▶ [Problem to work on]:
Report each line in the rows below that contains the string "Masselli", and copy every such line in full. Case counts when matching.
[Opening Data to process section]
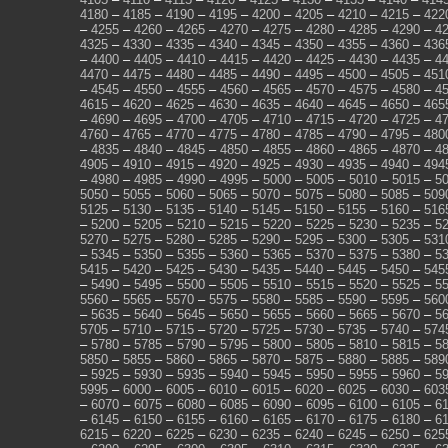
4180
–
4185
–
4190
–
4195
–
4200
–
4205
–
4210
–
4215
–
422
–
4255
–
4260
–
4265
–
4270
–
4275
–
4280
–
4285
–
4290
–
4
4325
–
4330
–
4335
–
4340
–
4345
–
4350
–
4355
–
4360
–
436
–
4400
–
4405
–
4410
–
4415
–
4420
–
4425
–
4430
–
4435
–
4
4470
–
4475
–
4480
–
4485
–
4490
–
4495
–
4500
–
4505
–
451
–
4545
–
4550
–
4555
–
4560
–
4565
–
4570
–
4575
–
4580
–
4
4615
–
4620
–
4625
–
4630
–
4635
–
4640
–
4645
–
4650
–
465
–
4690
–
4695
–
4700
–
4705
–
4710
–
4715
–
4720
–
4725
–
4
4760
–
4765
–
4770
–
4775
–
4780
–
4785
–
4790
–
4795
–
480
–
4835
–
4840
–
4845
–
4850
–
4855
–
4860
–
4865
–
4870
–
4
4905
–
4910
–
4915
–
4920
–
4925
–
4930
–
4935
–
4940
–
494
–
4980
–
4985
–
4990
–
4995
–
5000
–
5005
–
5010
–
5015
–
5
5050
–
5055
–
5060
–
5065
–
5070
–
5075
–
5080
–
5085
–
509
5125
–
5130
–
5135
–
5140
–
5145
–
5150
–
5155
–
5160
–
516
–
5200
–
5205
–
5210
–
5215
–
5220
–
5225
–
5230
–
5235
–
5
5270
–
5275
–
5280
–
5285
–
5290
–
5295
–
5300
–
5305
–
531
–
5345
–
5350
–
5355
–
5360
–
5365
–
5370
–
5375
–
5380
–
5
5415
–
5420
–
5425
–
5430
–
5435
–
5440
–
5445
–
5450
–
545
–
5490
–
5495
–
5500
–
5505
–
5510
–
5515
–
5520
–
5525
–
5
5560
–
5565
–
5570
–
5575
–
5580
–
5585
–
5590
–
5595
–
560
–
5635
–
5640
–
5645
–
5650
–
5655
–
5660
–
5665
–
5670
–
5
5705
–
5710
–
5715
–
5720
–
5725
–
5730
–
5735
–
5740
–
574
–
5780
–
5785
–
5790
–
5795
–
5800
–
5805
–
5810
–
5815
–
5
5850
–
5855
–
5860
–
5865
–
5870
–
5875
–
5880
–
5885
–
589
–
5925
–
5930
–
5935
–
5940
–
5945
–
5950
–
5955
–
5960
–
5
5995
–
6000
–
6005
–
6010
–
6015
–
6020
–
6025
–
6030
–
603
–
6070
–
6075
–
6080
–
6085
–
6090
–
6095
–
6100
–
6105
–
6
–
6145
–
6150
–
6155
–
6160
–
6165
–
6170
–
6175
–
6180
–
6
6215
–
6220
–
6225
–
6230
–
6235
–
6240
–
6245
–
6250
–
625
[Closing Data to process section]
[Opening Data to process section]
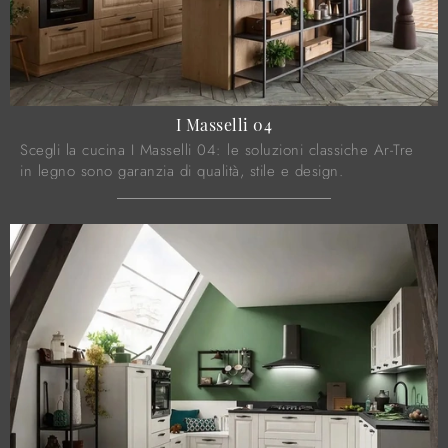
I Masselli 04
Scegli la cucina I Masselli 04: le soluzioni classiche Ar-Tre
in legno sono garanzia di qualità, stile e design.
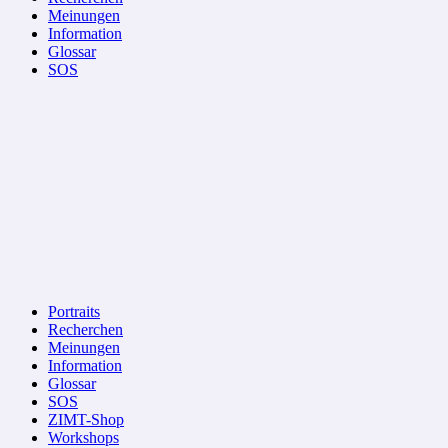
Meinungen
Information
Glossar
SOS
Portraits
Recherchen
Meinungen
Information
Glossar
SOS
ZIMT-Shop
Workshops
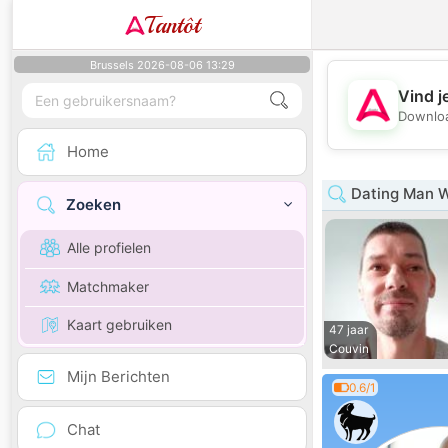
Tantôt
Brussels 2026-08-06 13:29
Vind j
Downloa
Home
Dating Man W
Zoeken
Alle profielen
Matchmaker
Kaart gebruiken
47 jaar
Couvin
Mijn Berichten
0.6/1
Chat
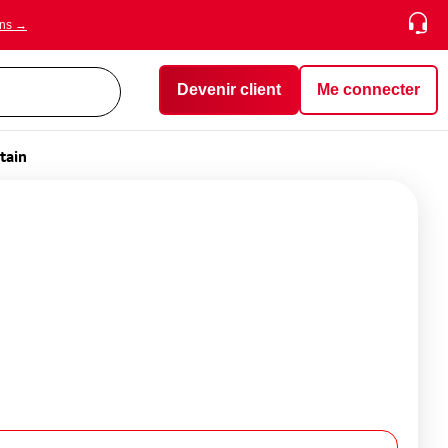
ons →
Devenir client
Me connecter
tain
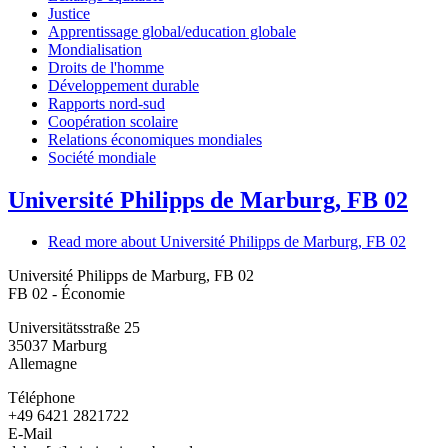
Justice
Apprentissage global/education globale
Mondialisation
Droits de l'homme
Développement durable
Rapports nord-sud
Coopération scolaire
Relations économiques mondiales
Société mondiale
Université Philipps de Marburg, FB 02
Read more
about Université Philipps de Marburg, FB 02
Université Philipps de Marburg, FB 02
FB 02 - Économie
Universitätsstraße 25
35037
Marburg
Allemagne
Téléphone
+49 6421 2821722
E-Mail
[Closing Data to process section]
▶ [Task solution]:
I Masselli 04
Scegli la cucina I Masselli 04: le soluzioni classiche Ar-Tre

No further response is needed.